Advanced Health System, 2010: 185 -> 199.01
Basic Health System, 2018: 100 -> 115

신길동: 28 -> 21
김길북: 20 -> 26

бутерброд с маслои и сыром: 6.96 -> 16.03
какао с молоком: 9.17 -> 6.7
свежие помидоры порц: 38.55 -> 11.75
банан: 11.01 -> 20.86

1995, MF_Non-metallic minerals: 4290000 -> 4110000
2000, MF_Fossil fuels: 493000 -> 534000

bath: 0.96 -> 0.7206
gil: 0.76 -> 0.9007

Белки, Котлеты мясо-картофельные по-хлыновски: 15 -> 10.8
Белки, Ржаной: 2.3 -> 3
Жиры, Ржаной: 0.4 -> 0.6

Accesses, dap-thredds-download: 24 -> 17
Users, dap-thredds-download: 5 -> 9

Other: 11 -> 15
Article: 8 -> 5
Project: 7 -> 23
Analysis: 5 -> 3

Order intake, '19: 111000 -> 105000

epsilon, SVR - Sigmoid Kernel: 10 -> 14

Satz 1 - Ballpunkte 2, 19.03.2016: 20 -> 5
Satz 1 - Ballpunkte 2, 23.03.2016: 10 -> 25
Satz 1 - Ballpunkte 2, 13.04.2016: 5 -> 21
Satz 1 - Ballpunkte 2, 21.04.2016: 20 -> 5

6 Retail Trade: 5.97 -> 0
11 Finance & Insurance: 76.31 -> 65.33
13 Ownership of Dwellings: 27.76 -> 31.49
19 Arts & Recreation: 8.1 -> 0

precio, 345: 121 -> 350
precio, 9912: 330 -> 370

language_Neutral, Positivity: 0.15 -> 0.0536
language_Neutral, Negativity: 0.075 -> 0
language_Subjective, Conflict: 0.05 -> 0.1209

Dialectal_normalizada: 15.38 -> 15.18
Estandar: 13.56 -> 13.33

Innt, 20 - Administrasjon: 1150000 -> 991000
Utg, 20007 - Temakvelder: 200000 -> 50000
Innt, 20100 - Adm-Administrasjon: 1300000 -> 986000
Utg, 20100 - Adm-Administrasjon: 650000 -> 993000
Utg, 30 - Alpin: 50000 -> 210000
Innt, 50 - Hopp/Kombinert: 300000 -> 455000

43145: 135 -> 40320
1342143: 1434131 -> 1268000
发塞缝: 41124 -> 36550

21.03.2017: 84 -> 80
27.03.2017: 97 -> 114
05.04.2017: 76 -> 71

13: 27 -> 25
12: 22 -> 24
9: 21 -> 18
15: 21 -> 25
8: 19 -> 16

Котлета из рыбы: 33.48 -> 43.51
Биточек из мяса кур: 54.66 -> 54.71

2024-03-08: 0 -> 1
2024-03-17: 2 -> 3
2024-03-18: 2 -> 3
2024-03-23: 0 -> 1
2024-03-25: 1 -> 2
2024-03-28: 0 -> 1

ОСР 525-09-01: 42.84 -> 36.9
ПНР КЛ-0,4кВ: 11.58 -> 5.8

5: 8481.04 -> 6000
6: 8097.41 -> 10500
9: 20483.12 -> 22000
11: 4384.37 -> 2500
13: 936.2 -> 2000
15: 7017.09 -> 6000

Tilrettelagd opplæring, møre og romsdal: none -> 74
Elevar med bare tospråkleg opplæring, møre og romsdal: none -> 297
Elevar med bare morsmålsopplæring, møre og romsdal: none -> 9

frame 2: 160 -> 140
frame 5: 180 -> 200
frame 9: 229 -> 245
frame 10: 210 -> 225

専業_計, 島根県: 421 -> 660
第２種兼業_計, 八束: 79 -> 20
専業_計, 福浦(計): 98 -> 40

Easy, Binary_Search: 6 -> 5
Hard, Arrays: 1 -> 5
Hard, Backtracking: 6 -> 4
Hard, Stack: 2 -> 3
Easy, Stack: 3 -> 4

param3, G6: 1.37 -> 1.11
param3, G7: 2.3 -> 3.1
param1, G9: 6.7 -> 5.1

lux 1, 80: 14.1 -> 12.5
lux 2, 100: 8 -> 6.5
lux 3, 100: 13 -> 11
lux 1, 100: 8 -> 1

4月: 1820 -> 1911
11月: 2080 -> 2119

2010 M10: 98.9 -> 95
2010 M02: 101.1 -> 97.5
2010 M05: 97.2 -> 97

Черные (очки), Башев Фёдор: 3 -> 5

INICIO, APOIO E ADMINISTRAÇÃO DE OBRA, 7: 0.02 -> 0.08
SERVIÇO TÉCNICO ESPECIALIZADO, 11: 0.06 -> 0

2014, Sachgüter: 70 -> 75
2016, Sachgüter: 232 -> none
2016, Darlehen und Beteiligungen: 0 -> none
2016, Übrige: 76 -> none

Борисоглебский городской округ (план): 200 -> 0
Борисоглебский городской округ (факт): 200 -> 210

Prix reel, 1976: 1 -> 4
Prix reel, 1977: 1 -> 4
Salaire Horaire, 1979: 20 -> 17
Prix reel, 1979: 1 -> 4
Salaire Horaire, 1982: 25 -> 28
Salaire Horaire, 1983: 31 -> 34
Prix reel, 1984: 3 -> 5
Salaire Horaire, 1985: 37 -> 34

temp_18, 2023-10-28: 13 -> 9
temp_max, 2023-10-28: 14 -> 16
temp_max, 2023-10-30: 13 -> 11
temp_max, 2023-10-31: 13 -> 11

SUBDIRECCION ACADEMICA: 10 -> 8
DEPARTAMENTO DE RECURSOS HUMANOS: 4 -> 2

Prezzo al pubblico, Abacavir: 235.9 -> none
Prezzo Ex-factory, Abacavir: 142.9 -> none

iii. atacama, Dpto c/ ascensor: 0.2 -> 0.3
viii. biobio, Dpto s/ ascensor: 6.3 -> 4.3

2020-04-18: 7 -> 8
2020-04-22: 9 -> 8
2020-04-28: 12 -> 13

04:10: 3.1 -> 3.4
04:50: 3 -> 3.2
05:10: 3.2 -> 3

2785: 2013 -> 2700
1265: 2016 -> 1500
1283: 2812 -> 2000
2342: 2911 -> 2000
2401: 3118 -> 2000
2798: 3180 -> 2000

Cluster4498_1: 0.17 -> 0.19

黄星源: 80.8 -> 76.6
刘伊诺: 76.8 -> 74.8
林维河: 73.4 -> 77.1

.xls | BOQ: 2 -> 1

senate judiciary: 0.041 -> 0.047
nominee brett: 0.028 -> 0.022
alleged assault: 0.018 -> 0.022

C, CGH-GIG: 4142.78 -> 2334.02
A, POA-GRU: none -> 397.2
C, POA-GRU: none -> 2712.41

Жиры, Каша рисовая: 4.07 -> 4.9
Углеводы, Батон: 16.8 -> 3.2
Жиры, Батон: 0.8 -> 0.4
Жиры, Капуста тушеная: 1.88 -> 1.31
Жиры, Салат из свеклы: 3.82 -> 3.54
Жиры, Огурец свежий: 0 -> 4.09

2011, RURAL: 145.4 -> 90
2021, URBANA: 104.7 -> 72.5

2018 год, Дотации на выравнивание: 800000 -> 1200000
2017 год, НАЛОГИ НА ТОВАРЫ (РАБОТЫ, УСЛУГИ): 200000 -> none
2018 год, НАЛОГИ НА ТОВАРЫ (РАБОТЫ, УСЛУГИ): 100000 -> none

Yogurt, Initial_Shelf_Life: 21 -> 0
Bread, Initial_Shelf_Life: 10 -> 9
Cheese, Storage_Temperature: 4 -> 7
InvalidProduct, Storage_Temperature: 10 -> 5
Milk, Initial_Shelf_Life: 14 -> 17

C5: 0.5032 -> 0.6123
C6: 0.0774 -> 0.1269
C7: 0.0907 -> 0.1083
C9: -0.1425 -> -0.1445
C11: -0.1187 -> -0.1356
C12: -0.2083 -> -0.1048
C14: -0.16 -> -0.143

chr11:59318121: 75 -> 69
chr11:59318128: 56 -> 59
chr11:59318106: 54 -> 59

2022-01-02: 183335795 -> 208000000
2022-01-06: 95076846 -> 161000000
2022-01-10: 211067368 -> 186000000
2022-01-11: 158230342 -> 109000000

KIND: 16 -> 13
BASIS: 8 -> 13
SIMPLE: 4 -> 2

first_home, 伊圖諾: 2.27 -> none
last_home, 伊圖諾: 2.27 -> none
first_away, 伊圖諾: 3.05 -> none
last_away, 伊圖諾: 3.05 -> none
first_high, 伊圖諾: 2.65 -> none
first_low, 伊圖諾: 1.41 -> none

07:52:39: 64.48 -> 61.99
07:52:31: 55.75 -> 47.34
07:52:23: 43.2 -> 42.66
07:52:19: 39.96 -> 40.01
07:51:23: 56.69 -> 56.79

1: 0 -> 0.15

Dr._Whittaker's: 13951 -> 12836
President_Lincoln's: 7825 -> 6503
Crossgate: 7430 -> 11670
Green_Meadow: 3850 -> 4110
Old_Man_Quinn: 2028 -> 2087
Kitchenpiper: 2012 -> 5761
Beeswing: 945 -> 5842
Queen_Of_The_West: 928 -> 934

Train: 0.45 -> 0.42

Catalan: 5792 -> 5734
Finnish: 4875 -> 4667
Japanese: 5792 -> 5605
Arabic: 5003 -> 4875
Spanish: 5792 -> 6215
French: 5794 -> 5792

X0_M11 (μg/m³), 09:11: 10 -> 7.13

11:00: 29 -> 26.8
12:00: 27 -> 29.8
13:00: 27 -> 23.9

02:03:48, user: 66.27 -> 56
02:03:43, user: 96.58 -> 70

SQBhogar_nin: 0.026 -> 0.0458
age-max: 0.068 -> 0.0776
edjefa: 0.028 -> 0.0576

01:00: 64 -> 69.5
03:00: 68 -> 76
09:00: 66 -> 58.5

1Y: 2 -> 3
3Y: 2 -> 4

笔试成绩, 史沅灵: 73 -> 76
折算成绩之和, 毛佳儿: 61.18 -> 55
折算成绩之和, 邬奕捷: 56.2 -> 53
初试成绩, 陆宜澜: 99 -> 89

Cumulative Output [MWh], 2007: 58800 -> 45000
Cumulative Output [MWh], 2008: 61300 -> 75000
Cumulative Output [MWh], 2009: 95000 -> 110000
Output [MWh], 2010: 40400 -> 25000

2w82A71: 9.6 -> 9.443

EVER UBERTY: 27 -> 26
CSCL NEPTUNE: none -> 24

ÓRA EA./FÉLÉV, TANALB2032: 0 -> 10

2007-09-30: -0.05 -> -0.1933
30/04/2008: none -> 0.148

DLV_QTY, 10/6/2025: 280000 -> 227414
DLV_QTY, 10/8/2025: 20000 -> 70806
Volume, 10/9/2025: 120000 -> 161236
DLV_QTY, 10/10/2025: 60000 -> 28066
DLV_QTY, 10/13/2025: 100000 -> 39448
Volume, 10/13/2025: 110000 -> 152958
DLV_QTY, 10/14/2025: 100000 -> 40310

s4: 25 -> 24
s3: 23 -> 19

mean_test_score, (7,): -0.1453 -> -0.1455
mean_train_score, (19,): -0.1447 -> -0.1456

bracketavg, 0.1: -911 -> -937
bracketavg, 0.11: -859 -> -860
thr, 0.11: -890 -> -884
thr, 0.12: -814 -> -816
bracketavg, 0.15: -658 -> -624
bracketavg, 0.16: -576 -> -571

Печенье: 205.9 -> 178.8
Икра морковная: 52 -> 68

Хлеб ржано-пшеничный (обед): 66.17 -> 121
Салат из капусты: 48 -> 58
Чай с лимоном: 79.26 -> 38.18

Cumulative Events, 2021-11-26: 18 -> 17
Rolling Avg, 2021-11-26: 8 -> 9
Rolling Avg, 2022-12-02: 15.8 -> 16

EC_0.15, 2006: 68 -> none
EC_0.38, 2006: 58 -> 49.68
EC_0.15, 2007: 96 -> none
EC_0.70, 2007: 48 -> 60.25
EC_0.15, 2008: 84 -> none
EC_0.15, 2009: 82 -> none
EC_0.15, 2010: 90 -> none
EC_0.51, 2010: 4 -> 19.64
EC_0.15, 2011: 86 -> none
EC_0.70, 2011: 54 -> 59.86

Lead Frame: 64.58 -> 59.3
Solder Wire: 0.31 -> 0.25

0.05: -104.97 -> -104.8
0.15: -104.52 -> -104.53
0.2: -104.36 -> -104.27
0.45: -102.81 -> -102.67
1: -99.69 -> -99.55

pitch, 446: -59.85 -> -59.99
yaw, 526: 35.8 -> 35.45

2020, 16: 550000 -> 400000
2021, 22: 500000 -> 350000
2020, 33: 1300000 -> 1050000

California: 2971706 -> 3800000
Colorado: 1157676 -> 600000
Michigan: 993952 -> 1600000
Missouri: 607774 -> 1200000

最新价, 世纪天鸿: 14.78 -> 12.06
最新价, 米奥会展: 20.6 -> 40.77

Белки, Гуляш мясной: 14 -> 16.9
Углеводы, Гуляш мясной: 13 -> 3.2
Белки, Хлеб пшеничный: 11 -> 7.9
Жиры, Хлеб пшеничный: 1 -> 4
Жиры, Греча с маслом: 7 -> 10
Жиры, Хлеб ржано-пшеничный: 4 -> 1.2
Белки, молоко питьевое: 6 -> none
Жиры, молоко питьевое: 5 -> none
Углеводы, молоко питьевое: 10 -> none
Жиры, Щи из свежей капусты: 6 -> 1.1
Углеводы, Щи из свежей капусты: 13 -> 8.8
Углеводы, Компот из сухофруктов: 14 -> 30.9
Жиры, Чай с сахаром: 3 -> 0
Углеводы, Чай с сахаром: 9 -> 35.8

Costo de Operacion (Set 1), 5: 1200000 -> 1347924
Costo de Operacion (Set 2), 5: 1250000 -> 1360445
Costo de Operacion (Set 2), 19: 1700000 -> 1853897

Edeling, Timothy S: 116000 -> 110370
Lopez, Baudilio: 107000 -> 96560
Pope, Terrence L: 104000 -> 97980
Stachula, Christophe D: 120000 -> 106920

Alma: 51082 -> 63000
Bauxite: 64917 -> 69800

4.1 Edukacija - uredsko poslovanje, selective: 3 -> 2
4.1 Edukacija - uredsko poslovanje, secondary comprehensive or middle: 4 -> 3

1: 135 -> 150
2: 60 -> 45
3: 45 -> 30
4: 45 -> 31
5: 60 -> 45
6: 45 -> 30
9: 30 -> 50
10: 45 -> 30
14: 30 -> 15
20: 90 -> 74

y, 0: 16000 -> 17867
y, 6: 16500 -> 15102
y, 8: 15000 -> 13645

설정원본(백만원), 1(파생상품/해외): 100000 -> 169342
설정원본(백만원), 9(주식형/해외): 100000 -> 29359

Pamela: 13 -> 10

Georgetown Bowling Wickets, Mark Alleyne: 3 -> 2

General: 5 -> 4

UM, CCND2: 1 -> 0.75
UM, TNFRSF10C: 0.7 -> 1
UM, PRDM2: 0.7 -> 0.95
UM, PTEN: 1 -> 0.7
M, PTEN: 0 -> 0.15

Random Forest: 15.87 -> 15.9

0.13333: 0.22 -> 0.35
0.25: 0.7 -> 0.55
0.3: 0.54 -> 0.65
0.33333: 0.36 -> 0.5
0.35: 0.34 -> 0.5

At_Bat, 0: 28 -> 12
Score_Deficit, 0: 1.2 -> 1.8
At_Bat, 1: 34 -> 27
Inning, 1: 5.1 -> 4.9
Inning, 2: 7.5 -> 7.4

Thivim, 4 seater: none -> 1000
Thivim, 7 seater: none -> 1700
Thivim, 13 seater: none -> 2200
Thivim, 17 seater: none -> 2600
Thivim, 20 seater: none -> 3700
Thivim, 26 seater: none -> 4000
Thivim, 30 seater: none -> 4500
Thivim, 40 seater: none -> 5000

#####

◆ PROMPT ◆
Copy all lines in the listing above where the string "городской" appears.

◆ WRITTEN RESPONSE ◆
Борисоглебский городской округ (план): 200 -> 0
Борисоглебский городской округ (факт): 200 -> 210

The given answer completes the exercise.